There wasn’t anyone dancing in robes under the moonlight on the square, but we could tell right away that someone had been there. The “whoop, whoop” of the security alarm at the jewelry store was the first clue. The front windows on most of the businesses on the square were missing. It looked like a lot of the goods inside were gone, too.

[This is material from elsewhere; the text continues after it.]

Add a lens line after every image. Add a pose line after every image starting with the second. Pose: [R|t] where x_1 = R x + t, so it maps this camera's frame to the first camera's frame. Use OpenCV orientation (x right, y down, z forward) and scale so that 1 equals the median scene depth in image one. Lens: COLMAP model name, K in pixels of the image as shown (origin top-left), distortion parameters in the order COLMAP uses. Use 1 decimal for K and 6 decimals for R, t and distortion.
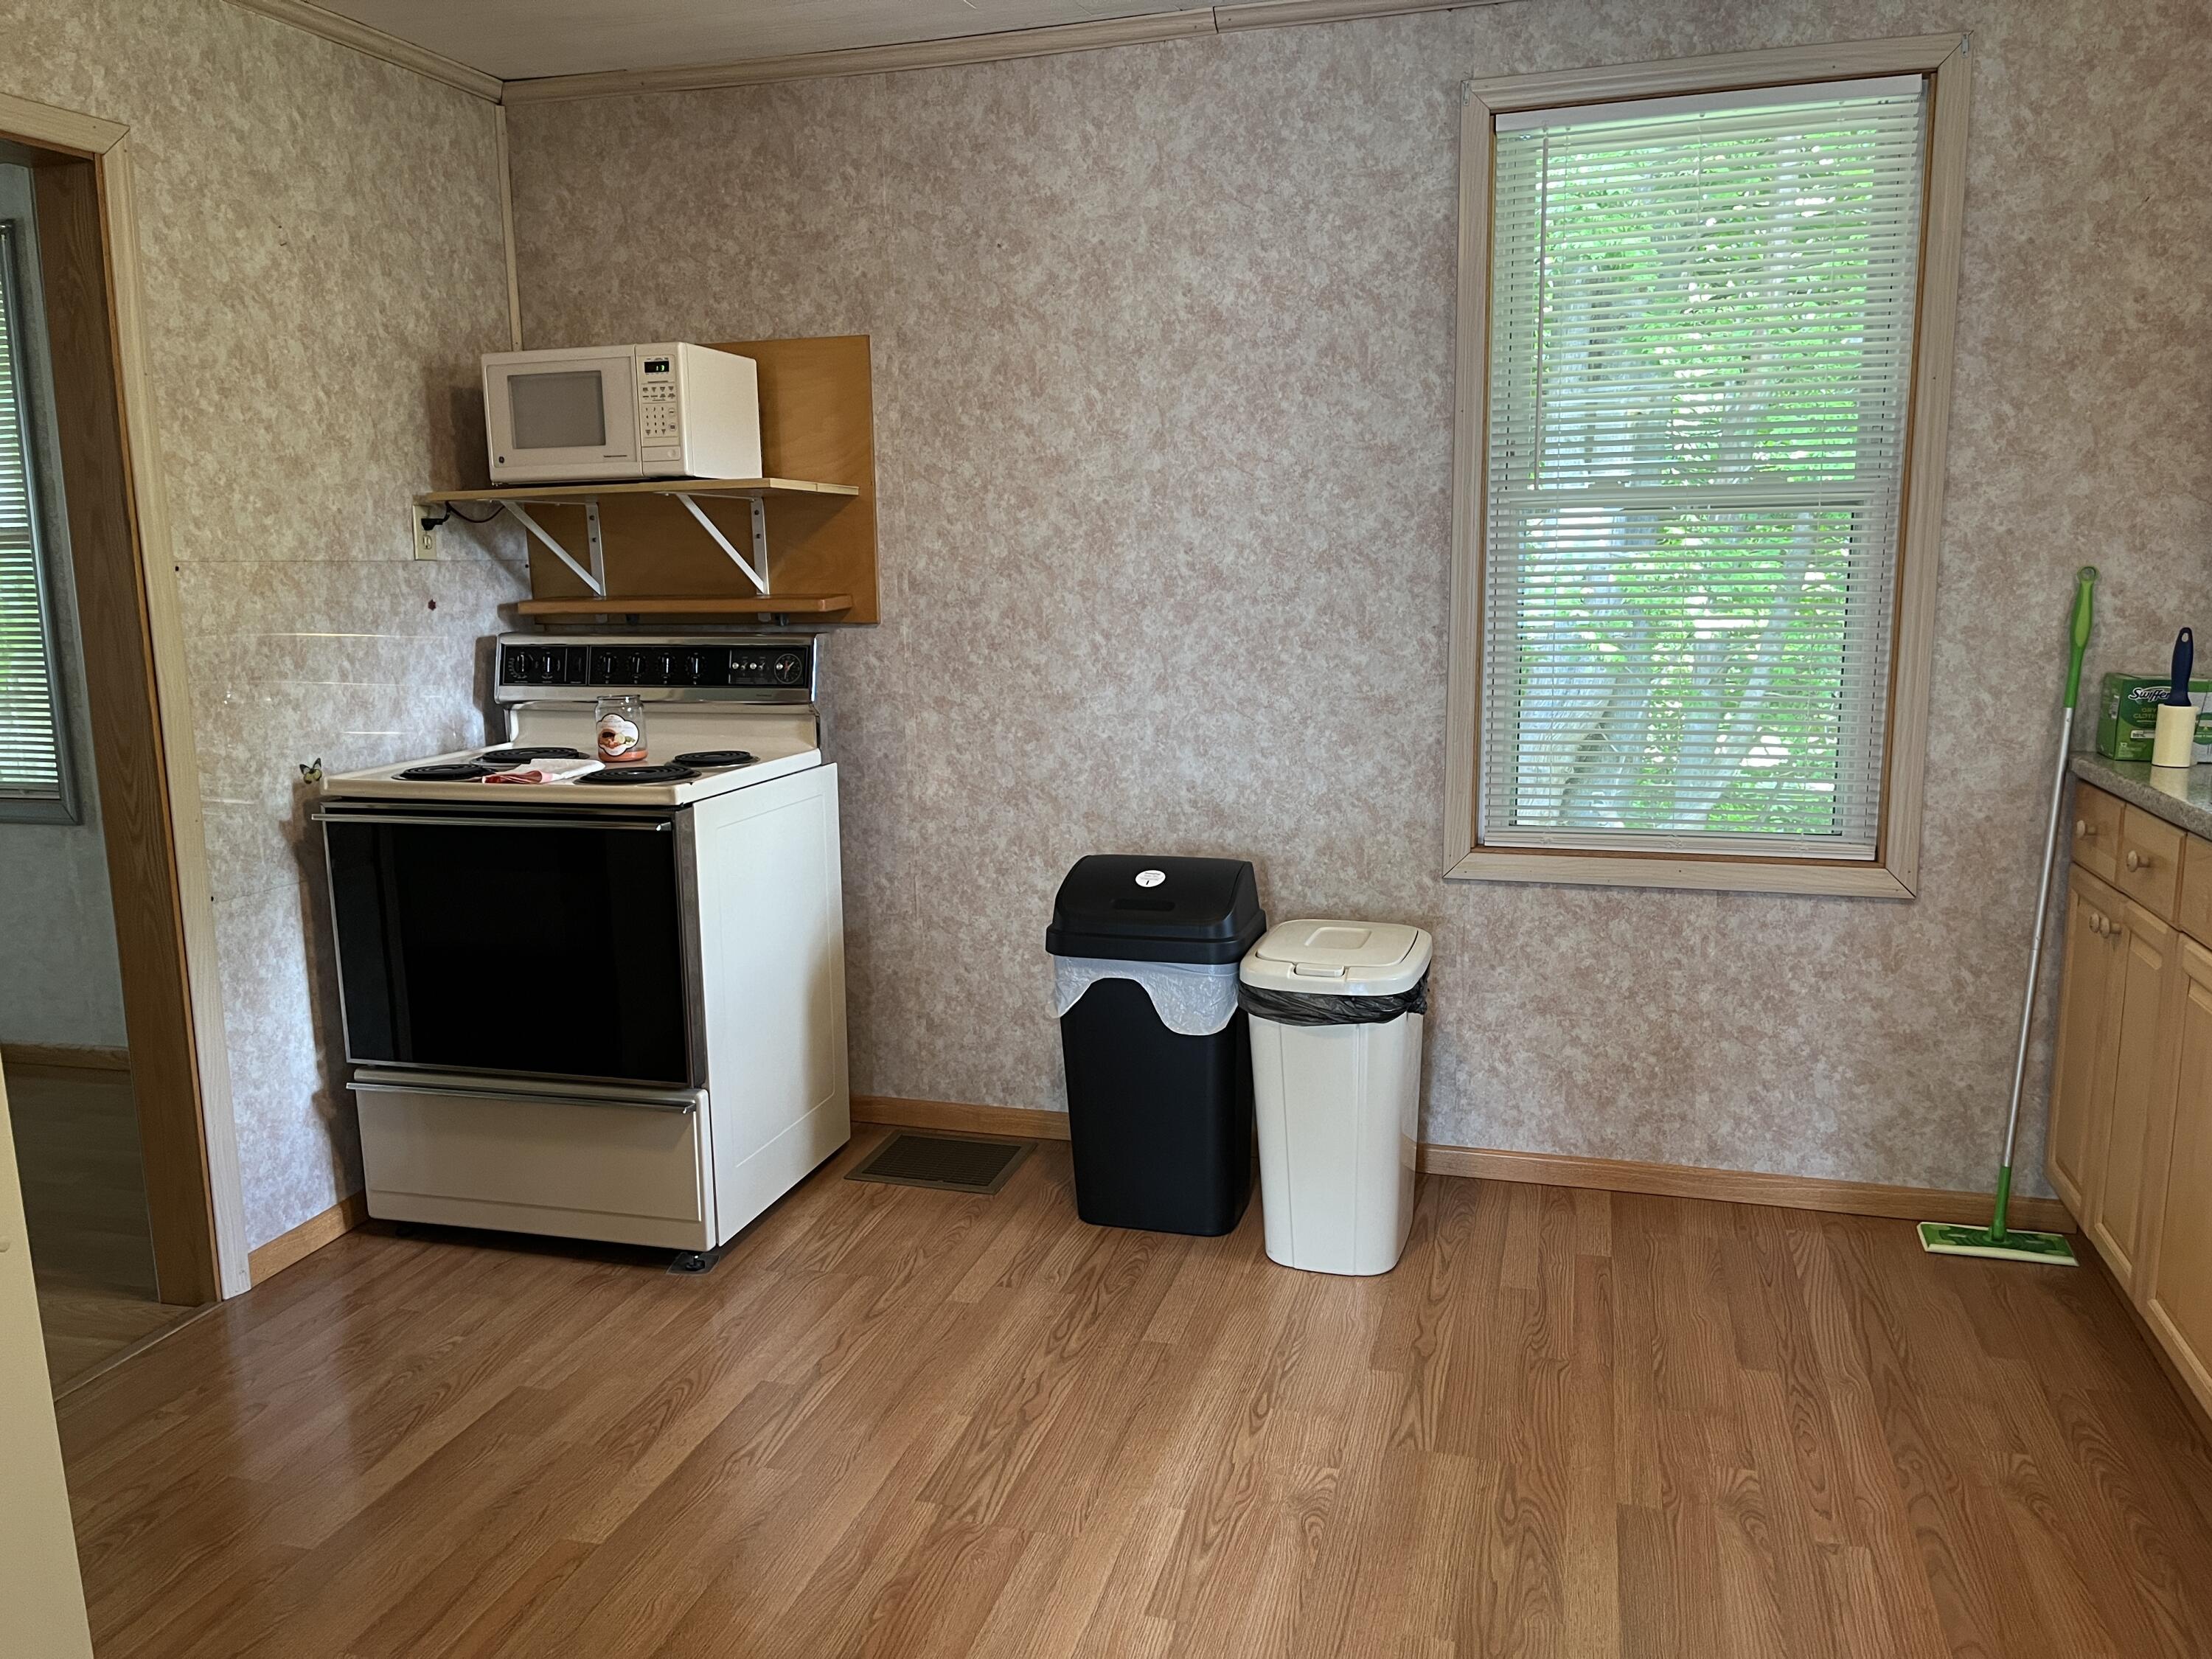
lens RADIAL K [[1690.8, 0, 1105.0], [0, 1690.8, 841.7], [0, 0, 1]] dist [0.043902, -0.017722]
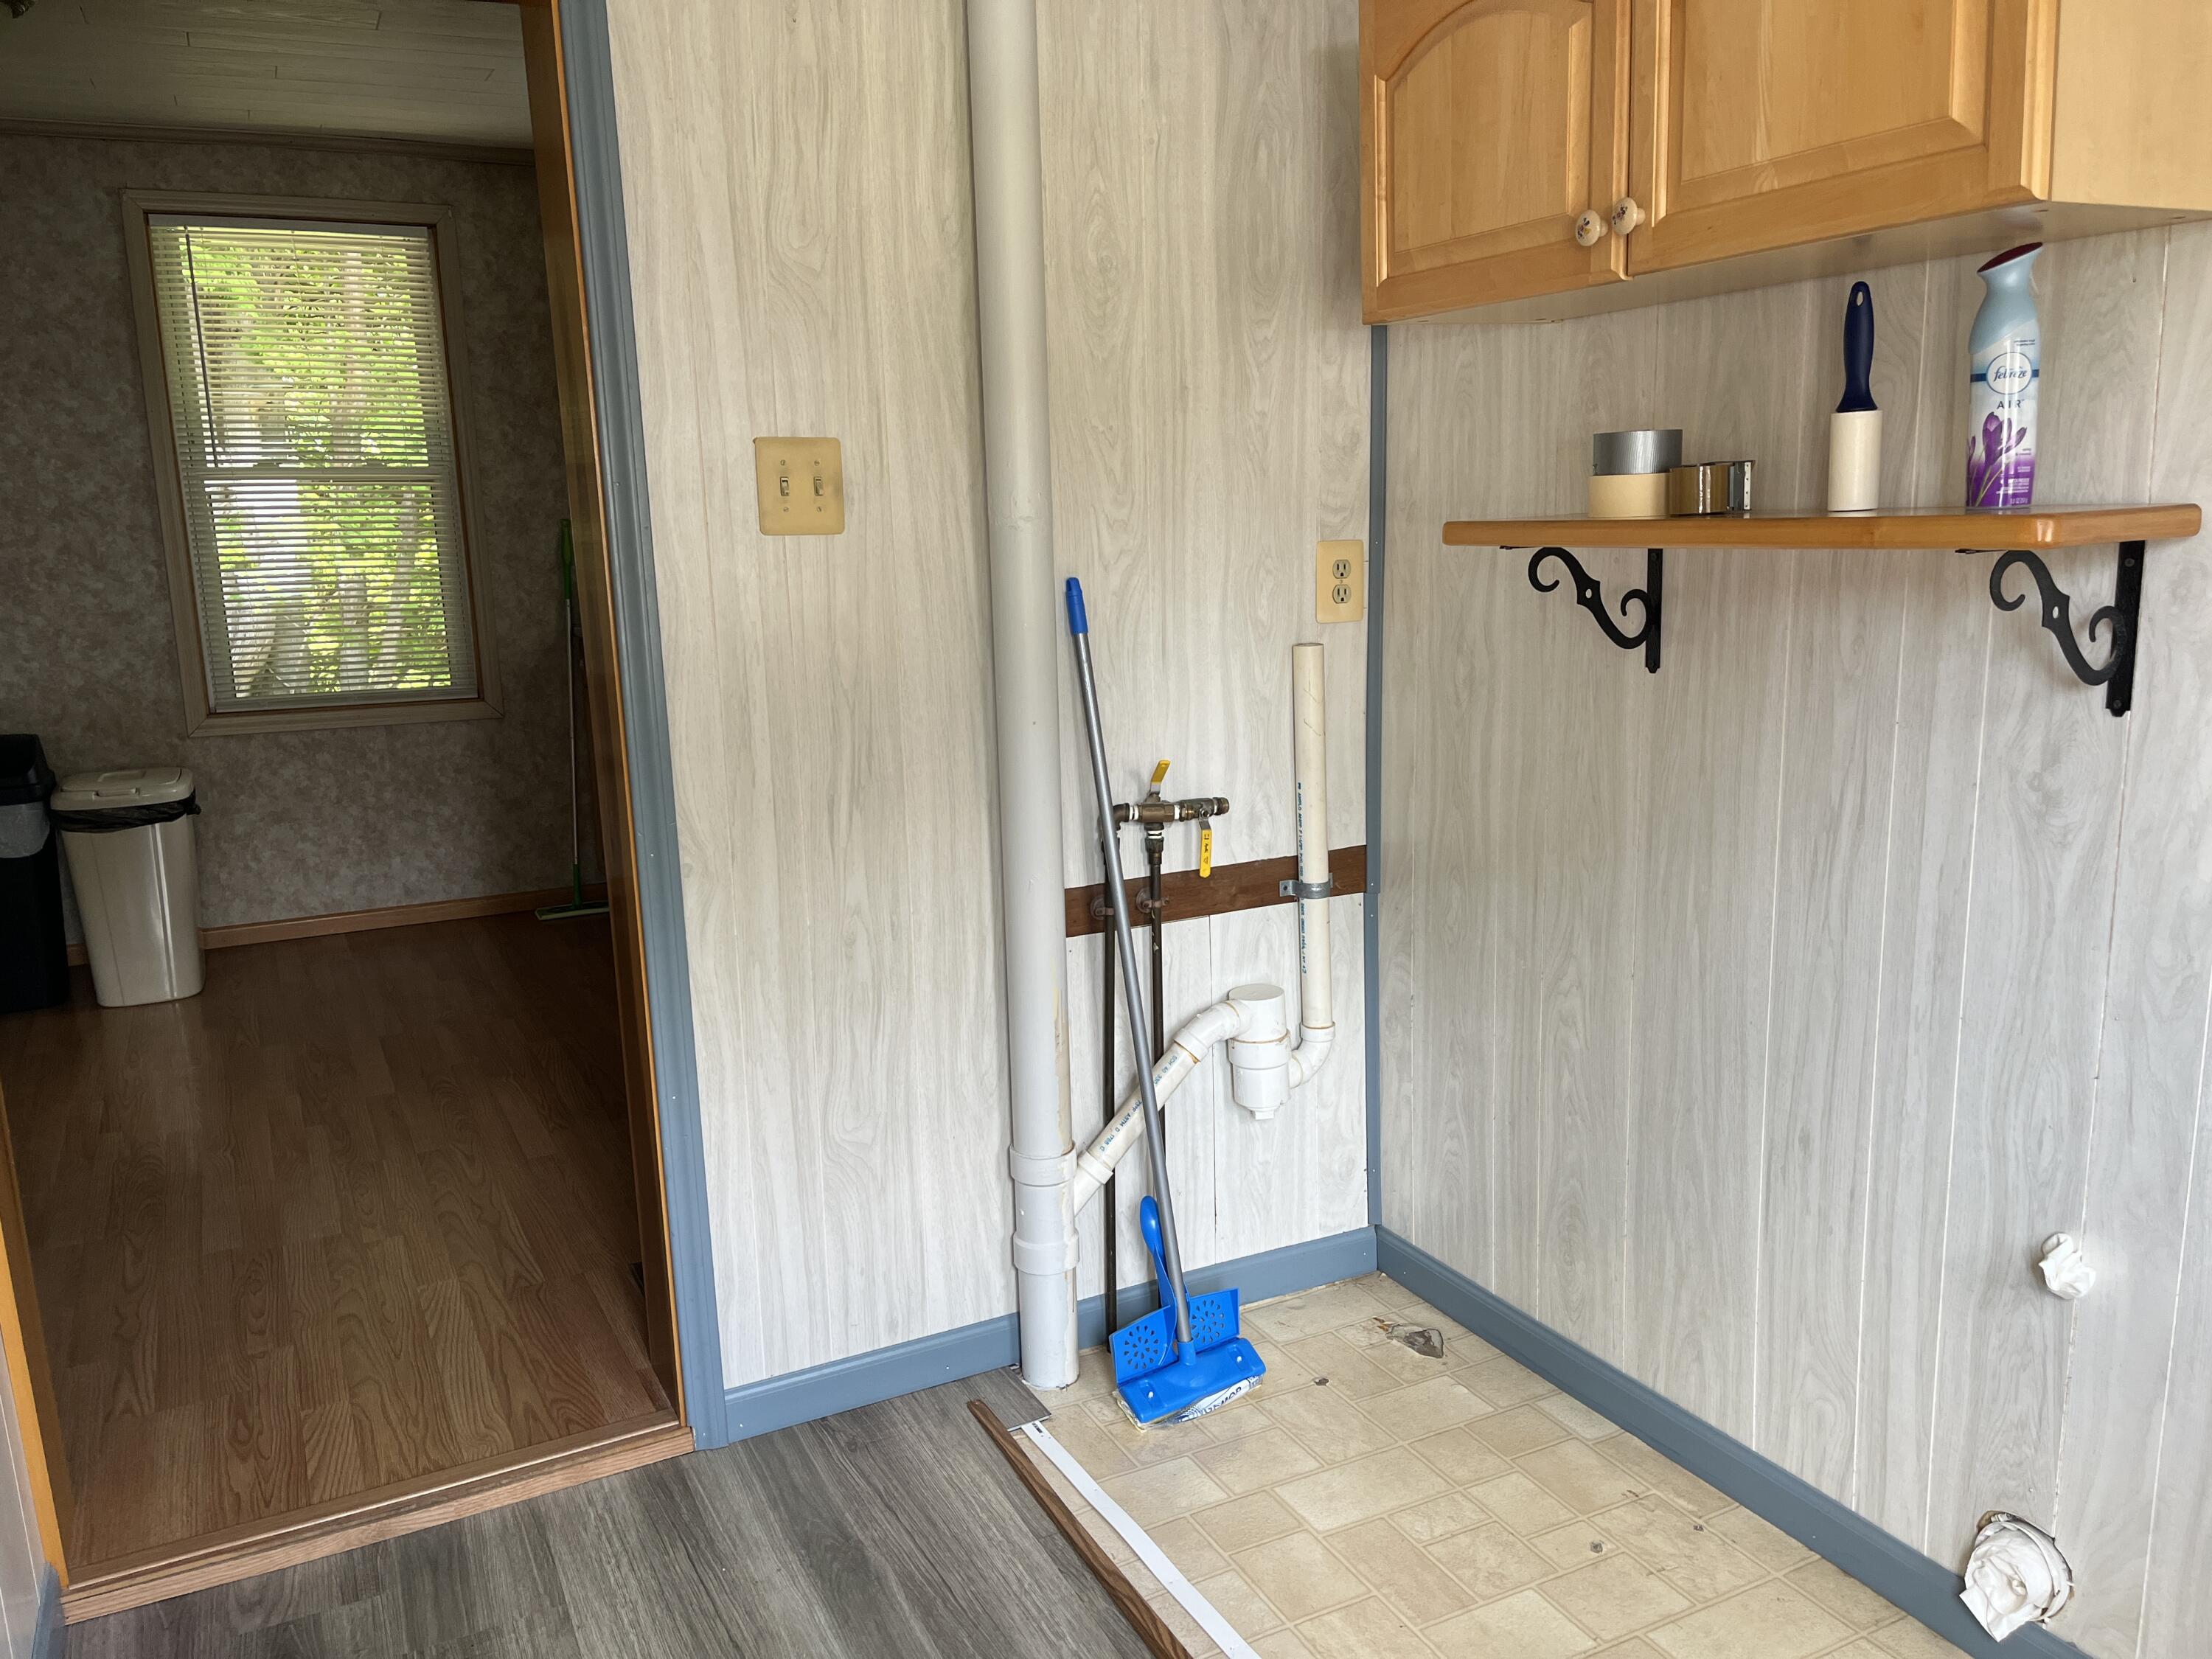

Sam joined us from his vantage point on top of the courthouse. “I only noticed him at the last place he knocked over,” Sam said. “He was pretty stealthy about the whole thing—may even have been veiling—so I didn’t spot him sooner. Sorry about that. And then when I tried to catch up with him, he vanished. Seems like he’s learned how to veil himself even from magical folk, but he can’t multitask and do serious veiling while working magic.”

“He’s not here now,” I said. “I don’t see anything.”

“He can’t have gone too far,” Owen said. He held his hands up and said something in a foreign language. I felt a surge of power, but saw nothing change.

“Hey!” Sam protested. “You’re blowing my cover. I thought the boss told you not to pull that stunt again.” I assumed that meant Owen had just removed every magical veiling in the area, including Sam’s. The last time Owen had done that, it created a real stir in midtown Manhattan and got him into a bit of trouble.

Owen waved a hand at Sam, restoring the veiling illusion. “This is the town square at midnight, not Times Square, so it’s not like there’s anyone to spot you. Now go see if you can find anything.”

Sirens sounded in the distance, probably responding to the jewelry store’s burglar alarm. “We’d better get away from here,” I said. “If someone sees us here, we’ll be the suspects.”

“They won’t see us.”

“Oh, right. Magic, invisibility, and all that.” Since I could see us, I didn’t feel great about standing in front of a burgled store with missing windows when I heard police sirens approaching. Owen didn’t seem at all bothered. He just stood there, scanning the sky for Sam.